The rain and sleet had stopped, and with nothing to wash away the smoke, the air became a thick, sulfurous yellow. The moor itself appeared to be in motion as the wounded writhed and thrashed in agony. Here and there, where an injured man managed to crawl to one side or drag himself to his feet, he became easy game for the dragoons who rode him down and gleefully hacked him to pieces.

Lord George Murray, bleeding from half a dozen wounds, took advantage of the fact that Cumberland could use neither his artillery nor his infantry without risk to his own pursuing cavalry and organized the shattered clans into a defensive retreat along the road to Inverness. The prince, disoriented and in shock over the carnage he had witnessed, rode among the men crying for their forgiveness. A bare-armed, blood-streaked clansman, responding to a sharp command from Lord George, seized the prince’s horse by the reins and led it off the field before its sobbing rider came to harm.

There were still sporadic pockets of fighting taking place on some parts of the moor, but the battle was over. The government soldiers, having been so recently terrified for their own lives, took out their revenge in a frenzy of blood-lust. They did not allow the Jacobites to withdraw peaceably with their wounded, but followed the express orders of their commanding officers to pursue and slaughter not only the fleeing rebels but those who lay wounded and defenseless on the field.

Clansmen who could still stand and fight did so; a hundred or more spread themselves across the road, their swords raised to ward off the advancing flood of dragoons. Alexander Cameron and the MacGillivray were among them, both men bloodied almost beyond recognition, but too maddened by rage and despair to worry if the blood was their own or belonged to their slain enemies.

The first wave of dragoons was repelled with shocking ferocity. They persisted, however, and, one by one, the Jacobites fell or were driven back.
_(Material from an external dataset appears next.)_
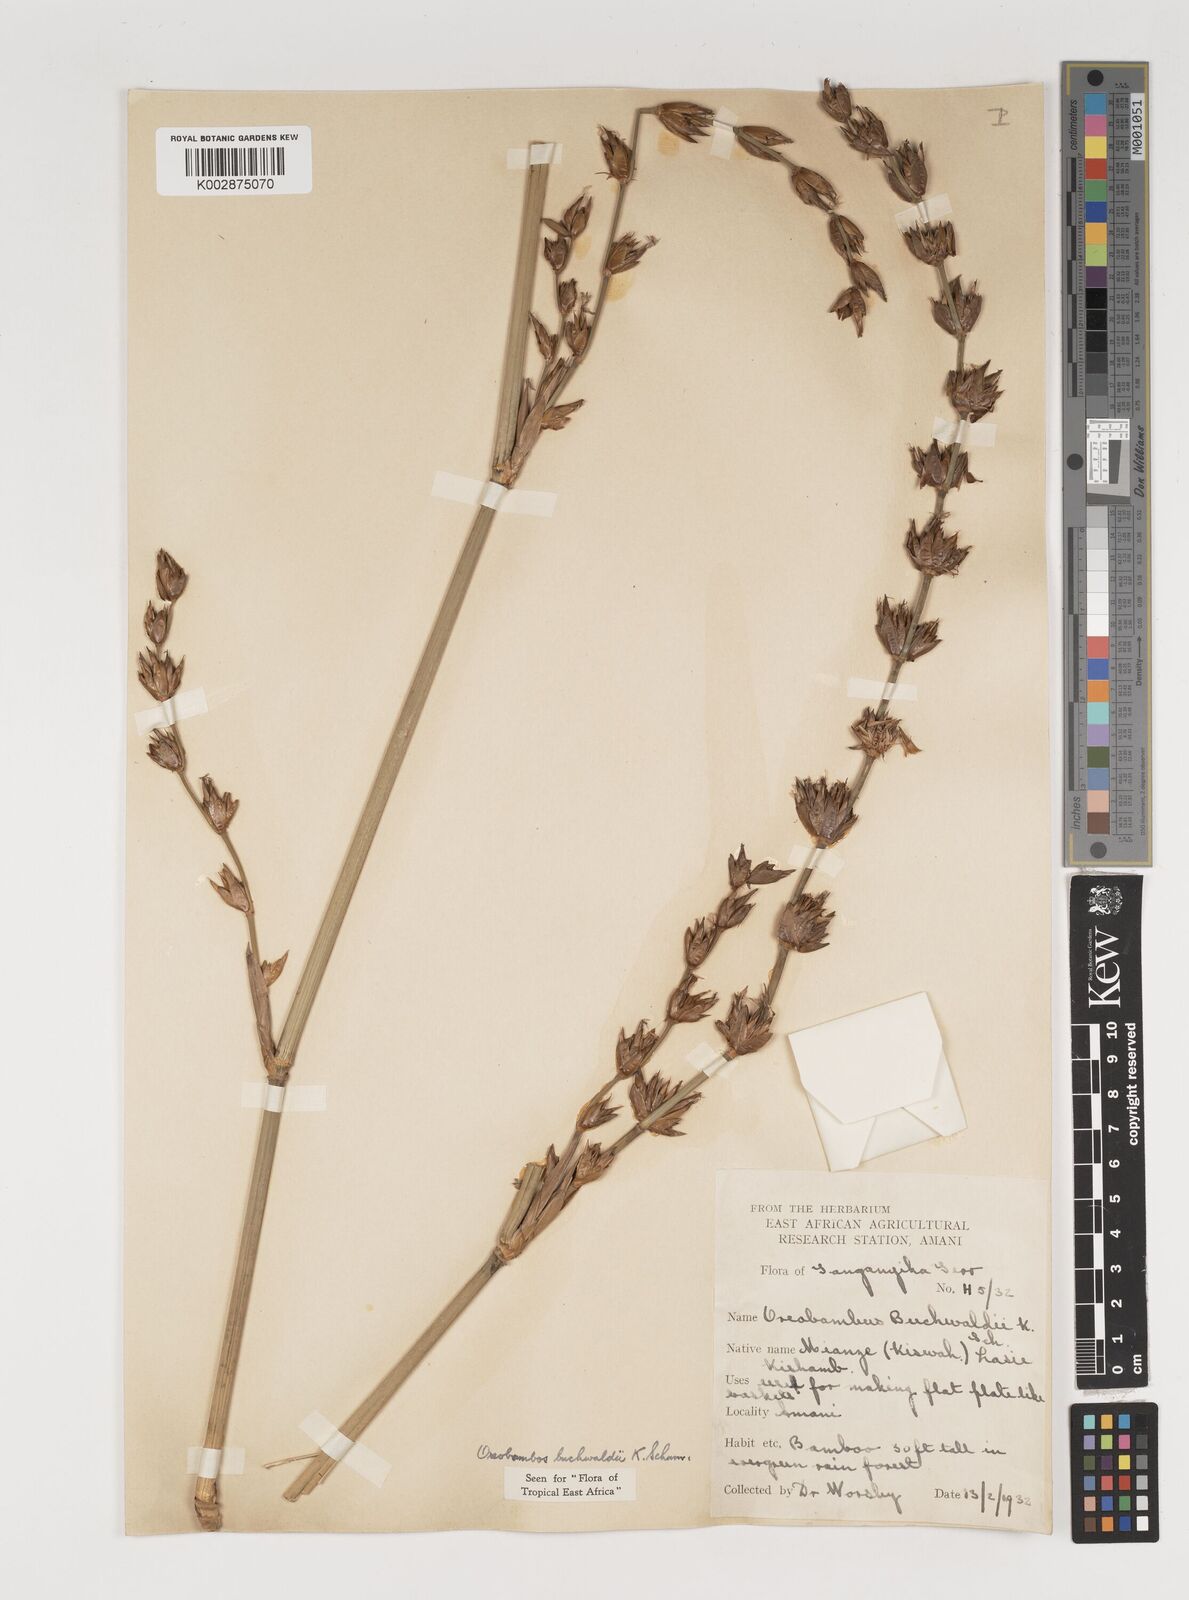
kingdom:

Wounded, cornered against a low stone wall, and surrounded by a score of grinning redcoats, the fair-haired MacGillivray seized up the broken axle of one of the ammunition carts and managed to break the heads of seven of his attackers before they brought him down. Encouraged by their senior officer, the remaining cavalrymen proceeded to stab and mutilate the valiant captain of Clan Chattan, so bloodying themselves in the process they looked more like butchers than soldiers.

Alex, seeing what had happened to the brave MacGillivray, launched himself at the circle of dragoons, severing the head cleanly off the shoulders of the first man he encountered, then swinging his broadsword back to split into the chest of another.
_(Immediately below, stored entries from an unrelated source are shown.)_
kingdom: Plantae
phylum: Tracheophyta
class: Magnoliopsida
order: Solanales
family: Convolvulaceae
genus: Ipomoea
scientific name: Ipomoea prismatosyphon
Major Hamilton Garner was slow to recognize the bloodied and powder-blackened features of the swordwielding madman who carved a swath into the ring of dragoons. Two more of his men lay writhing and limbless on the ground before Garner screamed the order for his men to put up their weapons and stand aside.
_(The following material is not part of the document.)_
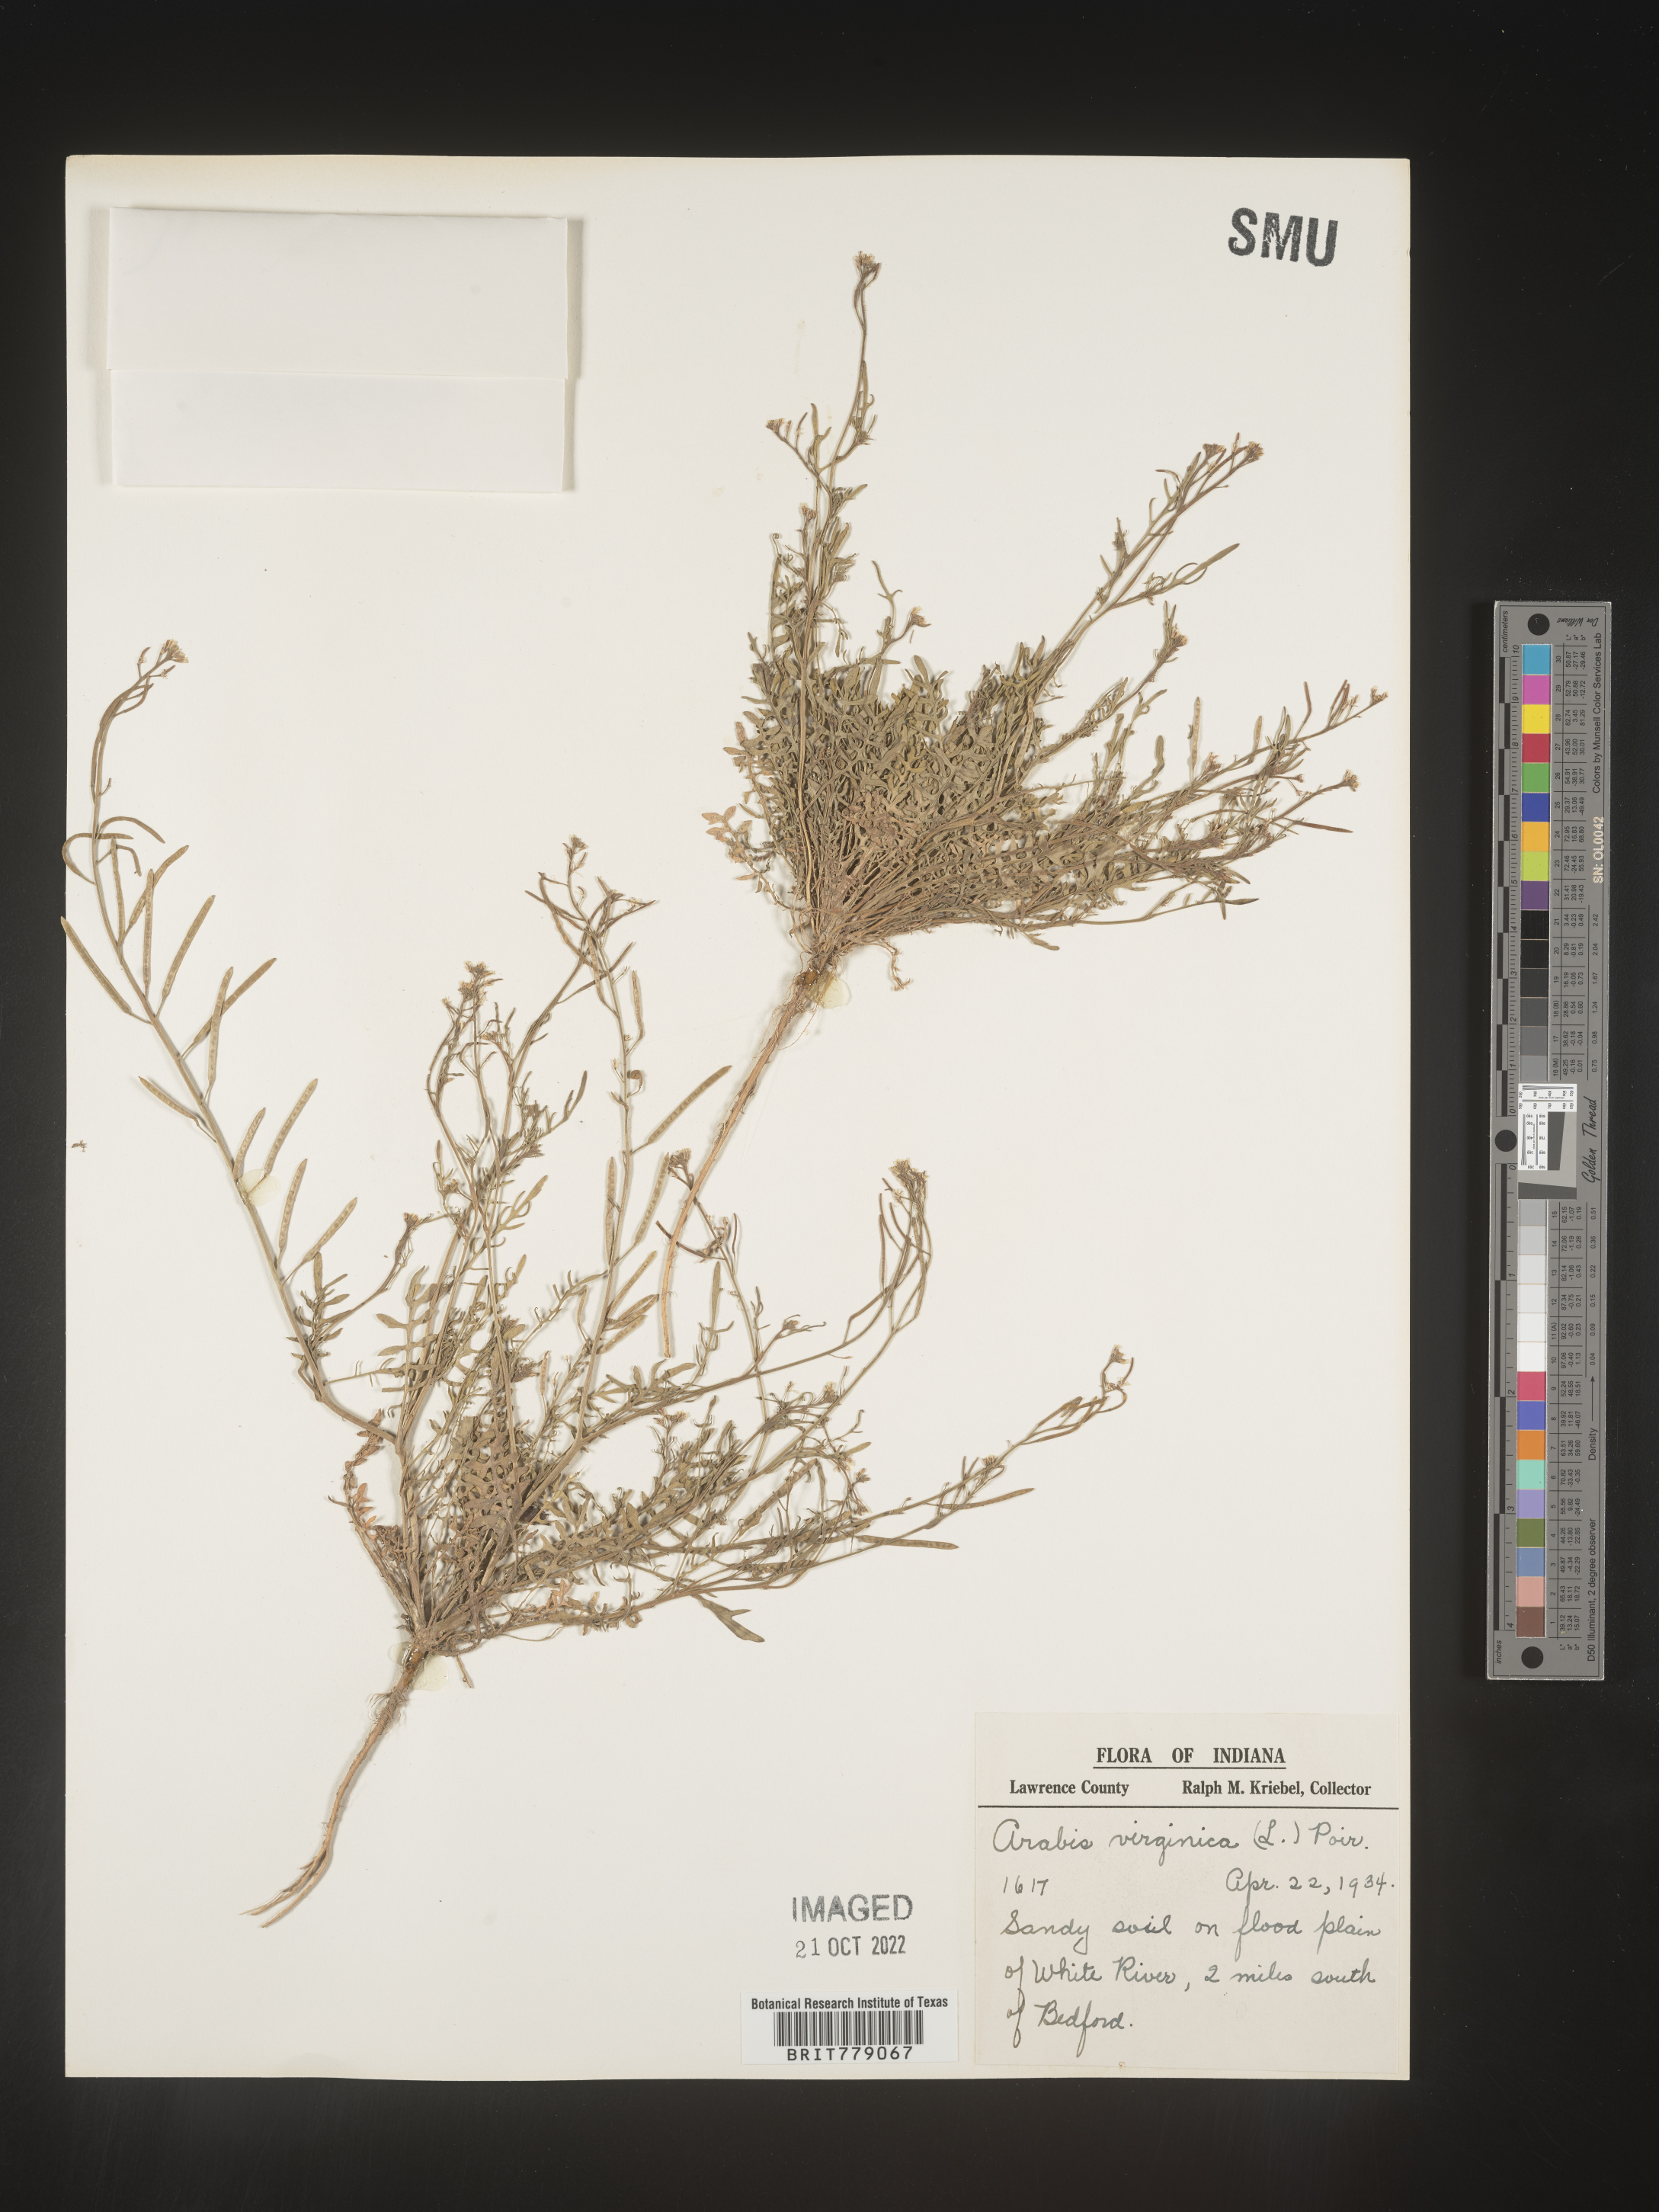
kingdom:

Alex whirled around, the hilt of his sword grasped in both crimson fists, his eyes black and wild with hatred. Sweat and blood streamed from his brow in torrents; he was cut and bleeding from his arms, legs, chest, and back. His ears still rang with the insanity of battle, but Garner’s shout had somehow penetrated the murderous rage and scratched along his spine like a shard of broken glass.

“Cameron … you bastard.” Garner circled slowly, his saber gleaming dully against the gray sky. “I told you we would meet again one day. I told you we would fight again … to the death this time.”

The major lunged suddenly, his saber slashing in a blur. Alex deflected it to one side in a ringing shriek of steel, spinning with the lethal grace of a dancer to easily avoid a second deadly thrust.

“You haven’t lost your touch, I see.” Garner rasped, pleased to find there was still enough fight left in his adversary to make for an interesting rematch.

“And you are still the same pompous, strutting peacock you were in Derby, Major.” Alex snarled, wary of the nine dragoons who were fanning out behind their major and moving stealthily to encircle the two adversaries “You have trained your animals well. Taking no chances on another loss, I see?”